Cinema

Festival di Roma, Last Summer quattro giorni per dire addio al proprio figlio

L’opera prima di Leonardo Guerra Seragnoli, direttamente da Prospettive Italia della rassegna romana arriva in sala dal 30 ottobre). Nel cast Rinko Kikuchi, Yorick Van Wageningen, Laura Bach e Lucy Griffiths

di Davide Turrini

Una barca usata come set/unità spaziale circoscritta, uno sviluppo drammaturgico che tende a ripetere situazioni di conflitto tra personaggi aggiungendo ad ogni scena un ulteriore impercettibile senso di inquietudine; un cast artistico internazionale, molto glamour e fascinoso: ecco Last Summer, l’opera prima di Leonardo Guerra Seragnoli, direttamente da Prospettive Italia del Festival di Roma 2014 (in sala dal 30 ottobre). Forse qualcuno ricorderà Il Coltello nell’acqua di Roman Polanski, qualcun altro Ore 10: Calma Piatta dell’australiano Phillip Noyce, ecco, Last Summer trae spunto da questo necessario e voluto isolamento e allontanamento dalla terraferma per raccontare la vicenda lampo di una giovane donna giapponese che ha quattro giorni per dire addio al figlio di sei anni, di cui ha perso la custodia, a bordo dello yacht della facoltosa famiglia occidentale dell’ex-marito. Sola con l’equipaggio che ha il mandato di sorvegliarla a vista, la donna affronta la sfida di ritrovare un legame col bambino prima di doversene separare per il resto della vita.

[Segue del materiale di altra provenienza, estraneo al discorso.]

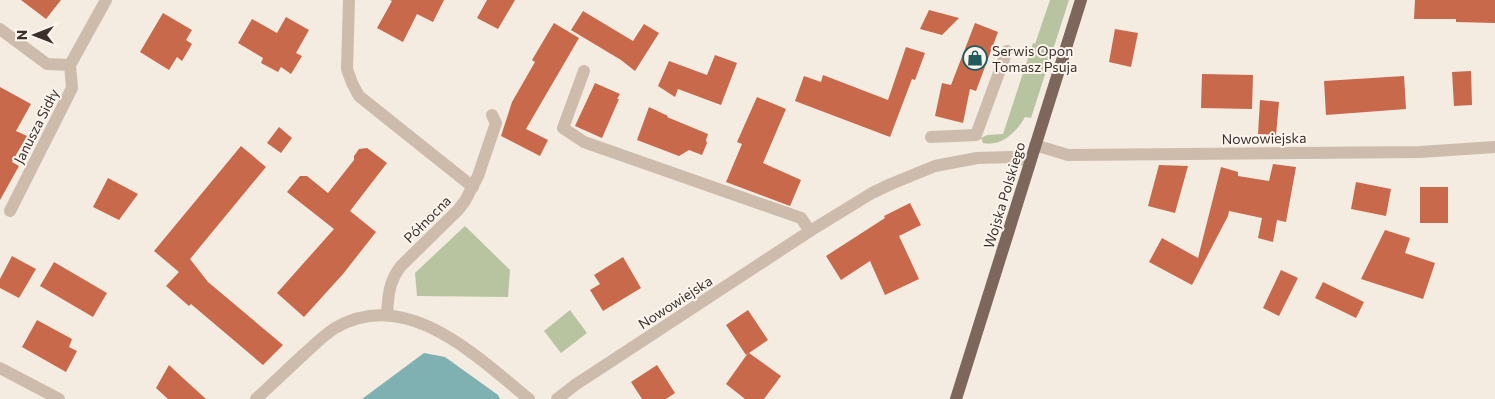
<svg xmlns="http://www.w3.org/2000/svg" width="1495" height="399" font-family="Commissioner,sans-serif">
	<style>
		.green { fill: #b8c4a0 }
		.water { fill: #7fb0b2 }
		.building { fill: #c8694b }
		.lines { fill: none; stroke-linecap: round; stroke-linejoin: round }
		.minor { stroke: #cdbbac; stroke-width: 12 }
		.major { stroke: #7d675c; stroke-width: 12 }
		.labels { text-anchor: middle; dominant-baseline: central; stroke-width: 4; stroke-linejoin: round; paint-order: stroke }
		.poi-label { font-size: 14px; fill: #3b302b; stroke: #fbf5ee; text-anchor: start }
		.street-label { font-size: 14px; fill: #3b302b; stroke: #fbf5ee }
	</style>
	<rect width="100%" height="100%" fill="#f4ebe1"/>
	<g class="green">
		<path d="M1050,0H1069L1031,118L1025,117C1017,132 1001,147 983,143L981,138L987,135L1003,134L1033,43L1035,44Z"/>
		<polygon points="465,226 510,270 508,297 417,296 415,273"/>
		<polygon points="570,310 587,333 561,353 544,331"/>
	</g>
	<polygon class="water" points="424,353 445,357 498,395 500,399 362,399"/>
	<g class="building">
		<polygon points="21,0 61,0 46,19"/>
		<polygon points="390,0 444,0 433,22 417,14 403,42 377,28 392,1"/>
		<polygon points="487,0 515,0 498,29 477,18"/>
		<polygon points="1415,0 1495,0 1495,23 1456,22 1456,19 1414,19"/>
		<polygon points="929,10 959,18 942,35 920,29"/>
		<polygon points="583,11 633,41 644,24 659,33 635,71 621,60 571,30"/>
		<polygon points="163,13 192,30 186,40 192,44 182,61 177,57 169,70 140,52"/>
		<polygon points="286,17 309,30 296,53 302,56 291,74 281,67 278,72 261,63 263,58 238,43 252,19 277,33"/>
		<polygon points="554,23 579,38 526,129 548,140 540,156 501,136 512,102 535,62 532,60"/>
		<polygon points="975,23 998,32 976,91 970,89 963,123 935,116 942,83 951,85"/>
		<polygon points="1115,29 1138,33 1131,67 1109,62"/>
		<polygon points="906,47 925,53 915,80 912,79 890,137 795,101 804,76 821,82 823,75 888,100"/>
		<polygon points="715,55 737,63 721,105 678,89 675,97 658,86 669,61 707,75"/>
		<polygon points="1471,71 1472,105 1454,106 1452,72"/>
		<polygon points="1202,74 1253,75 1252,109 1201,108"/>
		<polygon points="1404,76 1406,109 1326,115 1324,81"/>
		<polygon points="595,83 620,94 617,99 619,99 602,138 575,126"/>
		<polygon points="0,87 31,104 16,131 27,136 12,162 19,166 0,200"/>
		<polygon points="757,97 786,109 763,163 801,180 790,206 726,182 742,144 737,142"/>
		<polygon points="1260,100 1279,102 1276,135 1258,134"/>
		<polygon points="649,107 668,116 667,117 708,134 706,140 707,143 702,155 689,150 679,156 637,140"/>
		<polygon points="279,127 292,138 281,153 267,143"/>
		<polygon points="241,146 266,167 190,259 208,282 283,345 263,365 191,304 189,306 166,286 179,272 154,251"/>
		<polygon points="367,148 387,163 350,211 376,232 343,274 304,317 277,293 334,229 287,192 300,176 307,176 328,193 354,160 354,156 359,149"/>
		<polygon points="1273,164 1296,167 1286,222 1277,220 1273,242 1258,238 1262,218 1229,211 1228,216 1192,285 1149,262 1162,238 1198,258 1221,167 1238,172 1238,176 1269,181"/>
		<polygon points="1159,165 1188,166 1175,213 1148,206"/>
		<polygon points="108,178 138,194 119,220 93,207"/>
		<polygon points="1356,182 1391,189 1386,216 1351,209"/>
		<rect x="1420" y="187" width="28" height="36"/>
		<polygon points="910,203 921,225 899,236 919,279 885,295 870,261 841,280 826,256 885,218 884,216"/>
		<polygon points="1385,230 1410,238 1405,253 1435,263 1423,299 1361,279"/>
		<polygon points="12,256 36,269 19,298 0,288 0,279"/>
		<polygon points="623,257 641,288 603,311 590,290 600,284 594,275"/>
		<polygon points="54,262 107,293 93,317 40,286"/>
		<polygon points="1281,270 1298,278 1279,316 1263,308"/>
		<polygon points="1323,282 1364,302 1356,318 1315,298"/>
		<polygon points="748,310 768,340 749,353 781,376 764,399 745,399 726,384 748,353 746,355 726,325"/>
		<polygon points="37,320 72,339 69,347 77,351 66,372 22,347"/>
		<polygon points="169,365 184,379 206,399 168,399 156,388"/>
		<polygon points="657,365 675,393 666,399 642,399 631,382"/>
	</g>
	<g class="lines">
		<g class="minor">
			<polyline points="349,0 347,69 352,83 359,96 473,187"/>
			<polyline points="0,29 47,64 70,65"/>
			<polyline points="584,71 563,128 584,142 801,218 810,231"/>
			<polyline points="931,137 976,135 1007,51"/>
			<polyline points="1035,145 1068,155 1420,152 1495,147"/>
			<polyline points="10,211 72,88 70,65 106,0"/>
			<path d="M387,315C388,296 389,281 401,266L458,210L465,201L478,176L496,123L492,115"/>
			<polyline points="0,368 59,399"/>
			<path d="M256,399C272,384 287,370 303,355C313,346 324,335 335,328C407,286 477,357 529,399"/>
			<polyline points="557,399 575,385 810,231 872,193 891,184 935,166 977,158 1012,157 1029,161"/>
		</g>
		<polyline class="major" points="956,399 1081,0"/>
	</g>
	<defs>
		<g id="shop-ring" transform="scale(1.25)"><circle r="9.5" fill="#fbf5ee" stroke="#1f5a5e" stroke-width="1.5"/><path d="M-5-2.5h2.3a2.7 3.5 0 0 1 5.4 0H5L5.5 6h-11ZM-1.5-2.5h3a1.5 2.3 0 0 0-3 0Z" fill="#1f5a5e"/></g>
	</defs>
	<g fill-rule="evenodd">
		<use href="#shop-ring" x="975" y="58"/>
	</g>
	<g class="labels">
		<g class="poi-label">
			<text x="992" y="50">Serwis Opon<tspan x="992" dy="16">Tomasz Psuja</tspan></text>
		</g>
		<g class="street-label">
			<text transform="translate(36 126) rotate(-63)">Janusza Sidły</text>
			<text transform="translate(1264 138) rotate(-1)">Nowowiejska</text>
			<text transform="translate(1004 195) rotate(-73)">Wojska Polskiego</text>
			<text transform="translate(427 219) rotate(-45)">Północna</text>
			<text transform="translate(675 302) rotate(-33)">Nowowiejska</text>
		</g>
	</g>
	<g transform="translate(35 35) rotate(270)" stroke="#fbf5ee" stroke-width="4" paint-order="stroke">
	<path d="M0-4L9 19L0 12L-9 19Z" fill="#3b302b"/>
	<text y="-8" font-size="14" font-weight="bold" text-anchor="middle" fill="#3b302b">N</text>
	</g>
</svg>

“Quattordici anni fa, una donna, seduta sul divano di casa dei miei genitori, venuta a cena da noi, non riusciva a trattenere le lacrime. Rimasi a guardarla dal bordo della stanza. Provava a raccontare con una voce esile che suo marito le stava portando via i figli. Questo ricordo, rimosso per molti anni, è poi riapparso fino a svilupparsi interiormente e trasformarsi nel soggetto di Last Summer”, spiega il regista Leonardo Guerra Seragnoli, nipote della milionaria imprenditrice bolognese Isabella Seragnoli, lui stesso membro del cda dell’azienda di famiglia Coesia Group, “Con il film volevo indagare la possibilità dell’inizio di un rapporto nella sua fine; raccontare il travaglio di un riavvicinamento. La lotta di potere in cui lo squilibrio di determinate dinamiche sociali rende difficile mantenere intatta la propria identità. Un microcosmo inaccessibile che è luogo di isolamento e coercizione permeato da sentimenti di disorientamento e sconfitta”. Rinko Kikuchi, la protagonista di Babel, interpreta la madre; Yorick Van Wageningen, l’attore tedesco di The Chronicles of Riddick è uno degli addetti della nave; la norvegese Laura Bach e l’inglese Lucy Griffiths arricchiscono infine un cast internazionale di primo piano nonostante ci si trovi di fronte ad un’opera prima: “Avevo il desiderio di capire come oggi, mentre si assiste a uno sgretolamento delle identità nazionali sul web, si crei di pari passo una necessità d’identità culturale maggiore e se questo fosse stato possibile metterlo in discussione subliminalmente in una storia che sia su carta che nella sua creazione s’azzardasse, nella sua commistione, in favore di un centro emotivo universale”.

Ambientato su una barca a vela straordinaria progettata dall’architetto Odile Decq, girato per 24 giorni tra il mar Adriatico e lo Jonio, facendo tappa per una scena del film sulla costa di Otranto, Last Summer vede anche una serie di collaborazioni di prestigio nel cast artistico: ai costumi (non solo da bagno) l’Oscar Milena Canonero (che ha anche partecipato alla produzione), la montatrice austriaca dei film di Michael Haneke, Monika Willi, infine la collaborazione allo script della scrittrice Banana Yoshimoto insieme ad una vecchia conoscenza del fumetto italiano, IgorT: “Ho vissuto in Giappone e lavorato da oltre vent’anni con editori del Sol Levante. E mi ha sempre affascinato il loro modo di vedere il mondo”, ha spiegato il fumettista cagliaritano, “In Giappone chi abbandona l’isola in un certo senso tradisce, questo è un non detto molto presente nella psicologia nipponica, una cosa che crea una specie di solitudine, un vuoto esistenziale importante. Le cose non sono quello che sembrano, ci insegna la mistica orientale. Fedeli ai dettami di questo tipo di storytelling, si è cercato, nel possibile, di raccontare un dramma universale; di parlare al cuore. Che i giapponesi chiamano kokoro, un cuore spirituale”.